Sunday, January 22, 2006

Having an “Honored Guest”: Why Wheaton Should Not Have Fired a Catholic

Wheaton College fired medieval philosophy professor Joshua Hochschild because he converted to Roman Catholicism. Wheaton, an evangelical Protestant college, has a strong faith statement that all professors are required to sign and believe. Hochschild was willing to sign the faith statement; as Wheaton interprets its creed and the Catholic faith, however, the two are simply incompatible.

The Catholic legal blog Mirror of Justice carries the Wall Street Journal piece that spread the story, and a series of sensible responses to it, starting here. All acknowledge that Wheaton has a perfect legal right to fire Catholics, or anyone else who does not fit the college’s theological commitment. The debate has been about whether Wheaton really serves its own mission well with a blanket exclusion of Catholics. Hochschild, raised a secular Jew, became a Christian at Yale through the study of Christian philosophy. Then a high church Episcopalian, he did his graduate work at Notre Dame, before going to Wheaton. That progression continued, though, and took him beyond Canterbury to Rome.

Wheaton acknowledges that they would like to keep Hochschild, and colleagues thought him likely to be tenured. They also acknowledge that it is difficult to find a first-rate scholar of medieval philosophy who is not a Catholic – Thomas Aquinas has that effect on intellectuals (I know he does on me). The Wall Street Journal article contrasts Wheaton’s “evangelicals only” policy with Notre Dame’s decision to hire non-Catholics, as long as the university maintains a Catholic majority on the faculty.

I am a Presbyterian teaching at a nominally Presbyterian college, and I have written about Presbyterian higher education, especially in Called to Teach. Presbyterian colleges traditionally have had a clear mission, and all faculty members were required to support it. However, the institution had room for some “honored guests” – religious believers from other traditions who nonetheless supported the religious mission of the school. Far from suppressing their differences from the institutional faith of the college, these honored guests hone everyone’s understanding of what the college’s mission and tradition are.

Having honored guests on the faculty (including permanent, tenured members) is not at all like the secular pluralism that has overtaken so many church-founded colleges. There, they suppress all religious commitments in hiring faculty, and soon enough the secular academy sets the norm of what professors should believe. When, on the contrary, a college retains a clear religious mission, it can have room for those who do not embrace that mission, if they nonetheless honor it. As a perfect guest does in visiting another’s home, even if the visit lasts a lifetime.

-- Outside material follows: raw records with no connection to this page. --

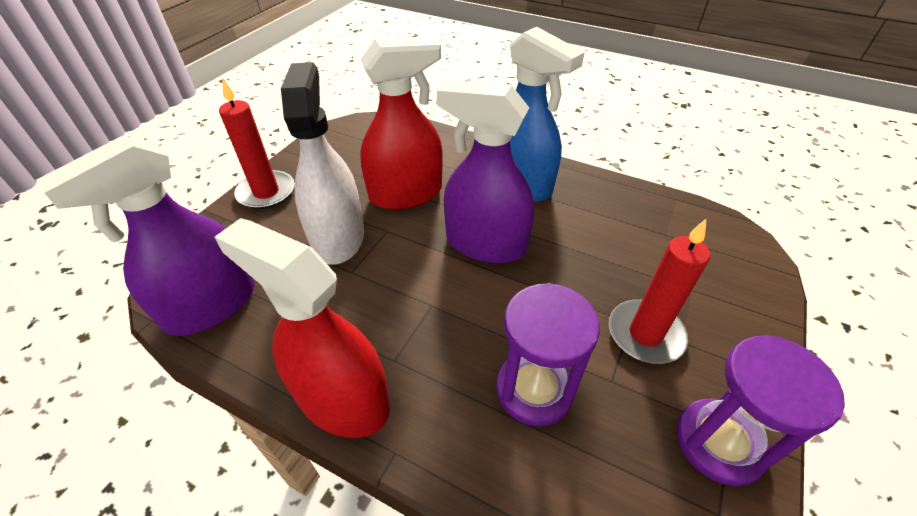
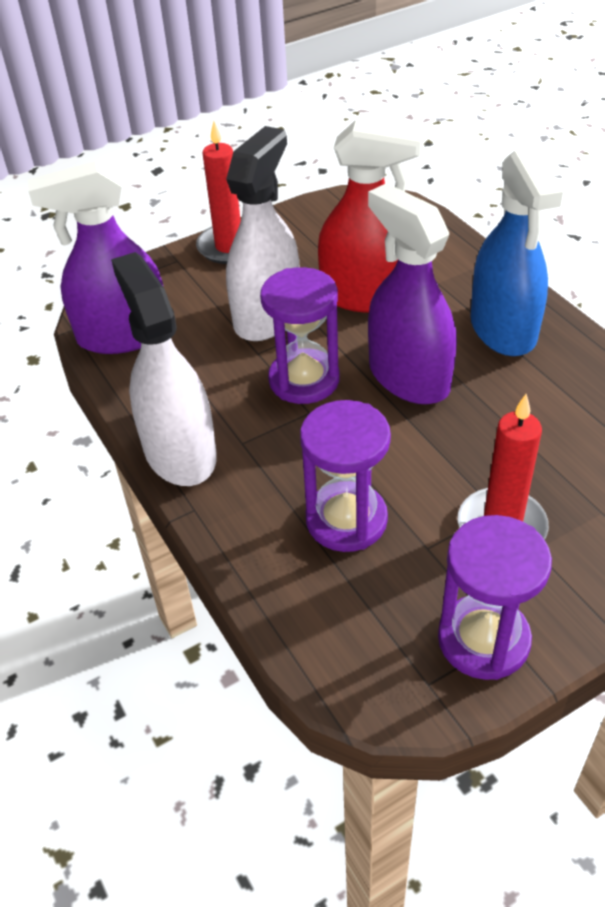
camera: 35 degrees right, 0 degrees up
red spray bottle [215,218,390,438] -> white spray bottle [111,252,217,486]
none -> purple hourglass [260,267,339,404]

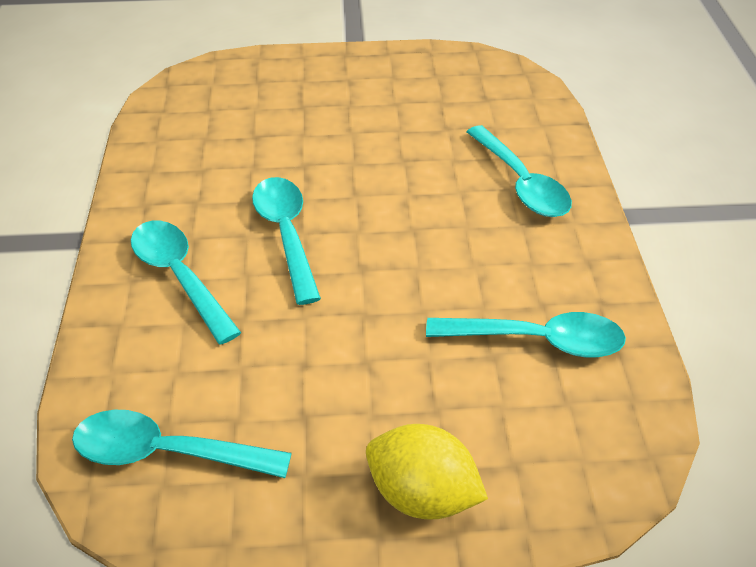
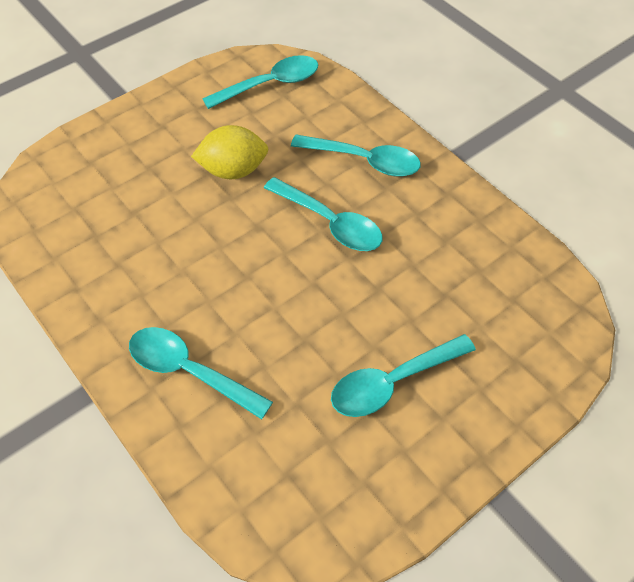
camera: 145 degrees right, 10 degrees up
yellow lemon [366,424,488,520] -> yellow lemon moved to [191,125,269,179]
turquoise spoon [426,312,626,357] -> turquoise spoon moved to [331,334,476,417]

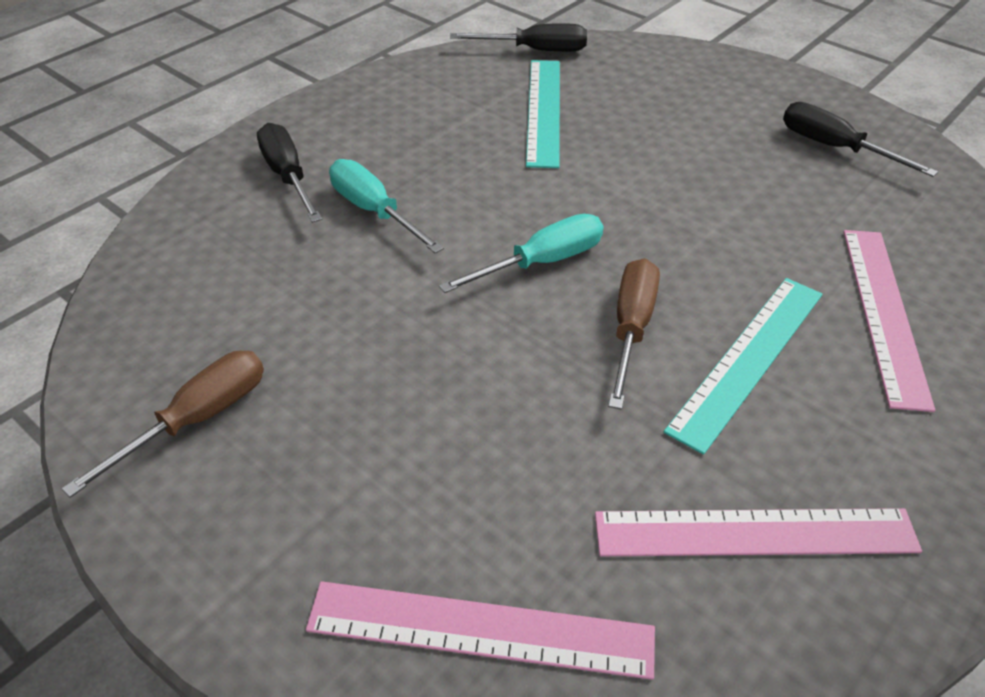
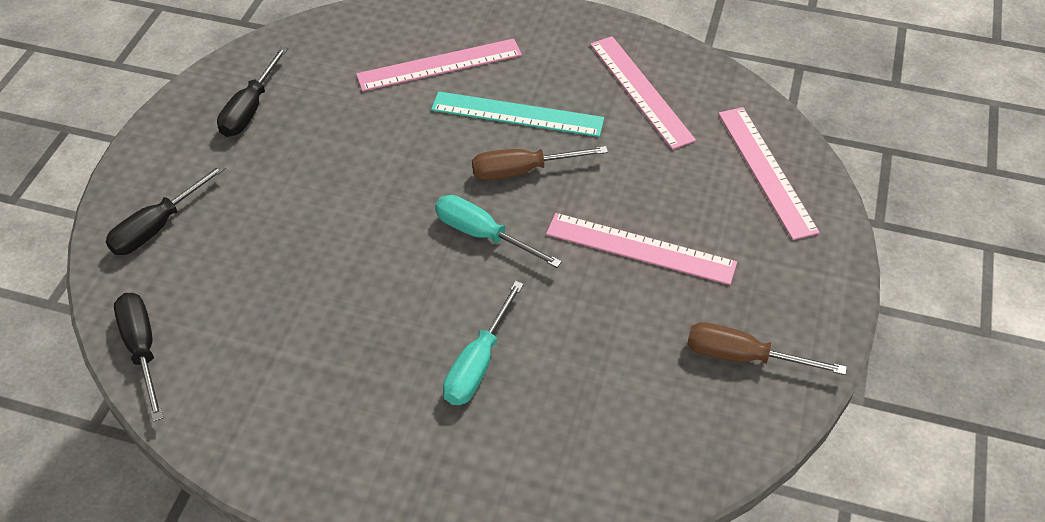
camera: 115 degrees left, 5 degrees up
black screwdriver [257,123,322,223] -> black screwdriver moved to [106,164,226,255]
turquoise ruler [526,60,560,168] -> none
none -> pink ruler [546,213,737,285]

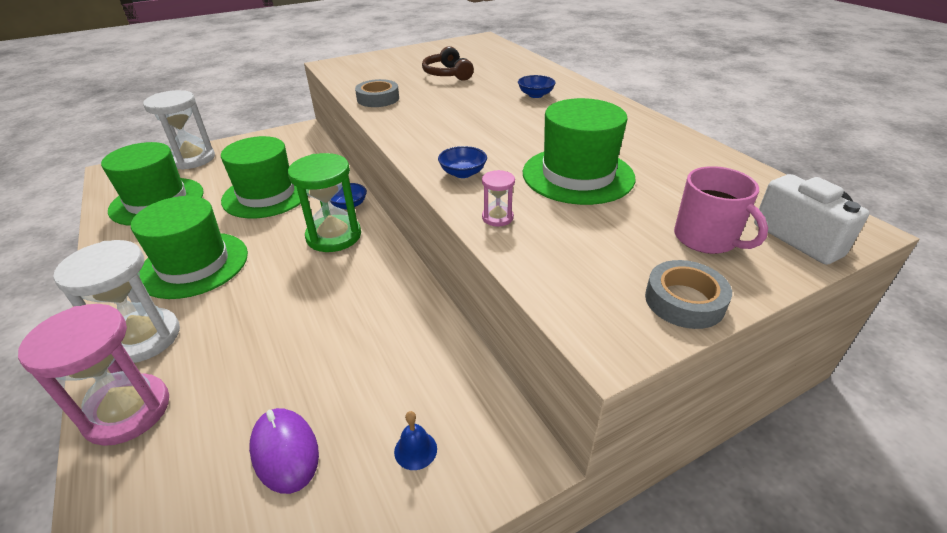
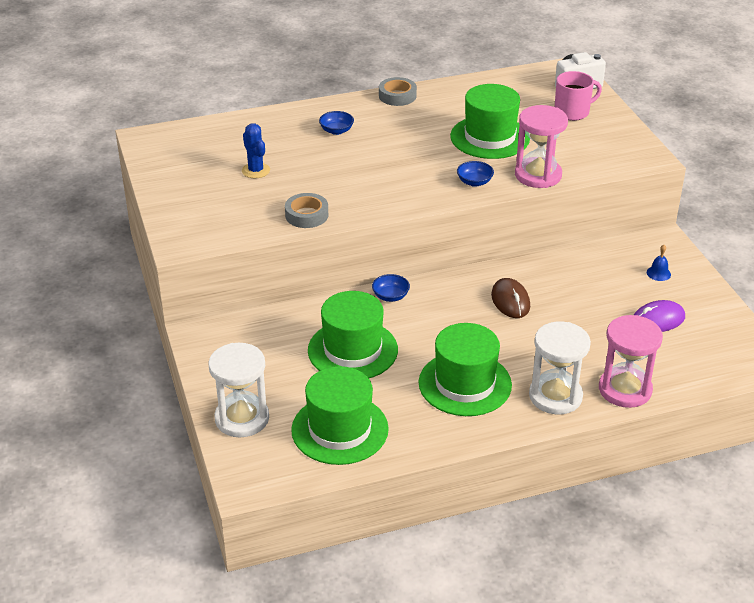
camera: 80 degrees left, 0 degrees up
green hourglass [288,153,361,252] -> none
brown headphones [422,46,474,81] -> blue cactus [242,123,270,178]
pink hourglass [482,170,515,227] -> pink hourglass [515,105,568,188], size x2.24
grey tape [645,260,732,329] -> grey tape moved to [379,77,417,106]
none -> brown mouse [491,278,530,318]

Joshua Hochschild was willing to be an honored guest at Wheaton. I think they would have been better off, and would better have served their evangelical mission, if they had made a place for him.

3 comments:

Anonymous said...

I have a great deal of respect for Wheaton's mission and for the seriousness with which they take it. I do not doubt that they are perfectly within their rights to let Hochschild go. However, I have heard (from those friendly to Hochschild) that the Wheaton administration has been taking some heat from its orthodox alumni for the radical/unorthodox public stances of some its professors. What better way could there be to silence the howling than by firing an orthodox Catholic? The alums are reassured that Protestant orthodoxy is being served, while the radicals are left with one fewer 'conservative' faculty member to deal with.

By the way, from what I have read, Hochshild's desire to stay at the school was directly related to his love for his students, his colleagues, and the institution. The pledge which he was required to take is quite ambiguous, which is why he could take it in good conscience both as an Anglican and as an RC.

I'm unsure of what to make of the accusation about dilettantism other than to suggest that it is certainly morally dubious to question the seriousness of a person's religious convictions without some very good evidence. It is, in any case, an eccentric usage to call a man with a Ph.D. in medieval philosophy who had been a practicing high Anglican for some time a religious (?) dilettante for converting to Roman Catholicism.

Gruntled said...

I hadn't thought of the faculty politics implications of removing Hochschild. I gather from the Wheaton president's public protestations that that was not his prime concern.

And I agree that Hochschild's religious trajectory does not seem flaky to me. Really, he almost went all the way up the Tiber from secular zero the first time, and only held the line at the semi-Protestant Episcopalians because that's where his first Christian friends held.

Anonymous said...

I agree with your point gruntled. While I think that faith-based colleges need to stay the course on their beliefs, unless this professor started trying to proslytize his students to all convert to Catholicism then I do not think this is a big deal. As a Wesleyan I would not have a problem with a Calvinist teaching a course so long as they were not trying to convince me of predistination. As a presbyterian you probably have different views on predestination, but you get my point. I think in this day and age it really matters more whether you agree on the essentials of the faith. Deity of Christ, the Trinity, etc... John Wesley in his sermon called Catholic Spirit identifies some of theses essential beliefs and practices and then said "If it be, give me thy hand." You do not have to believe exactly what I believe, but if we do agree on the essentials then we are brothers in Christ.